National sporting teams that win international competitions help boost the prestige of their countries.
But too much emphasis on such achievements may involve economic benefits that push teams to cheat, denigrating the trophies that they win.
The latest scandal involves the Daping High School in Chongqing. The school's team won an international girls' soccer tournament last week in Turkey, but most of its players were allegedly from a national junior squad and were not fully enrolled students.
According to official regulations posted on the International School Sport Federation's website, all players participating in tournaments must be full-time students of the schools they play for. What the school did was obviously an act of cheating.
Participation itself is more important than winning - it is an attitude we hold whenever we send a team to take part in an international sports competition.
Titles and trophies are given to encourage players to do their best in whatever sports they take part in. Audiences appreciate in a sports game not only the techniques players display but also the tenacity they demonstrate. That is why audiences often give warm applause to players who have no chance of winning but try their best to present as best a performance as they can.
In the past decades, there has been a tendency to associate international sports competitions too closely with winning credit for the country. Media reports would particularly play up world champions as winning honors for the country, in return putting a lot of pressure on those who participate in international competitions.
Cash awards by governments at different levels or enterprises for world champions have added to the glory of such titles.
It is all too natural for world champions to get the limelight they deserve. But sportsmanship should never be swayed by any glory beyond the game and related economic benefits.

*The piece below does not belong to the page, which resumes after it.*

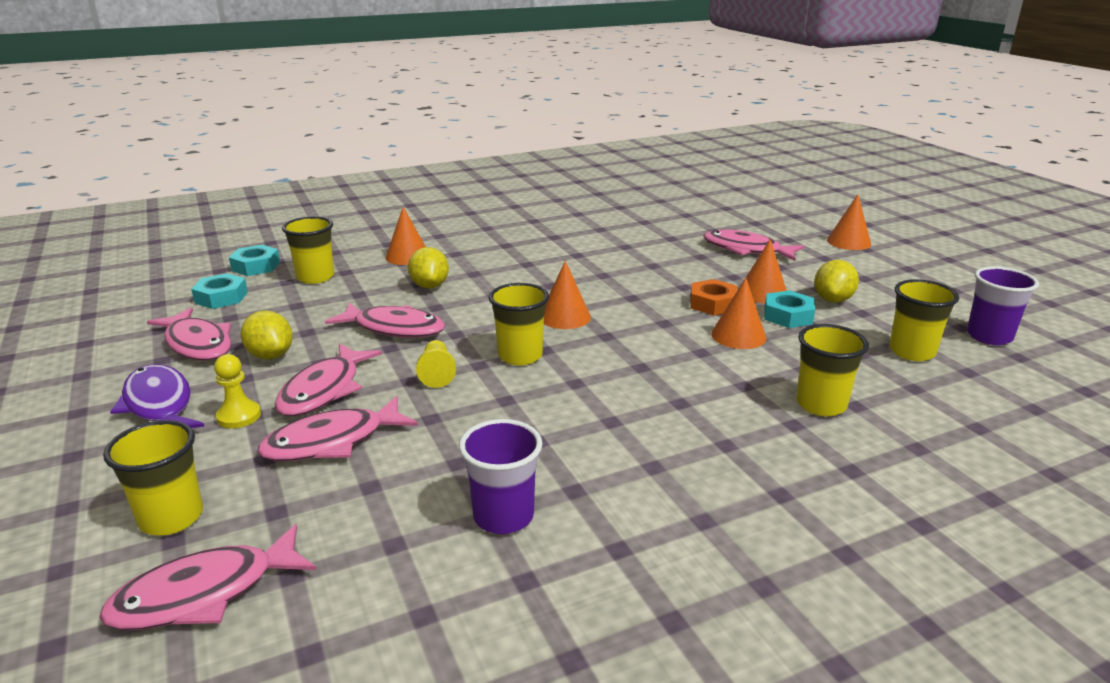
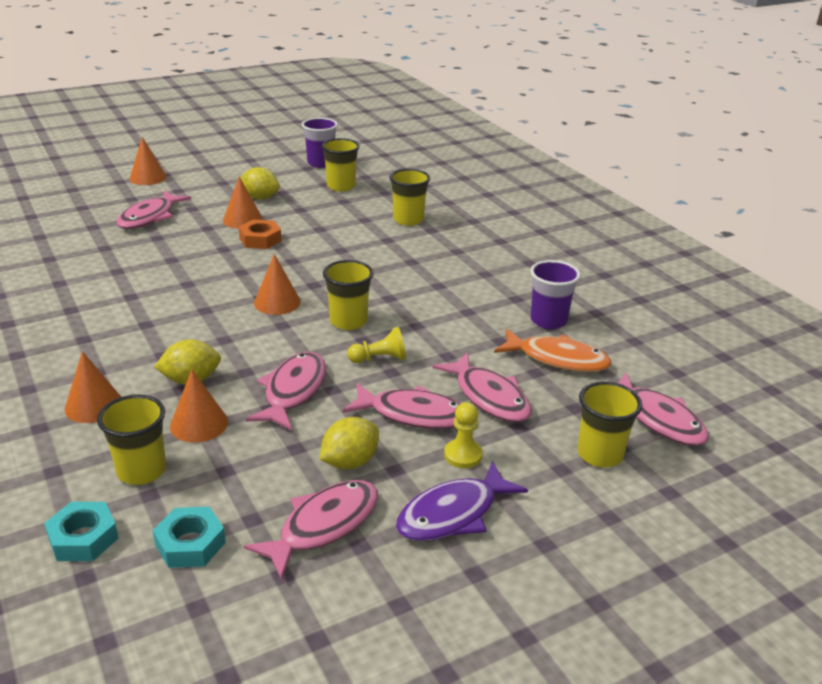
camera: 95 degrees left, 5 degrees up
orange cone [711,278,766,349] -> orange cone moved to [170,370,228,443]
turquoise nut [764,290,815,328] -> none
none -> orange fish [494,329,612,372]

Any cheating for the sake of winning titles constitutes an insult to the spirit that sports games are intended to convey. The Chongqing high school soccer team scandal is no exception.
To our comfort, this case of cheating has been exposed and it deserves criticism and reflection. The Chongqing municipal sports department has reportedly ordered the school to return the tournament cup and apologize to the International School Sport Federation.
It borders on audacity to admit mistakes. It is high time we took sports competition as it is, regardless of how influential it may be. Only then can we better appreciate the fun and aspirations we get from it.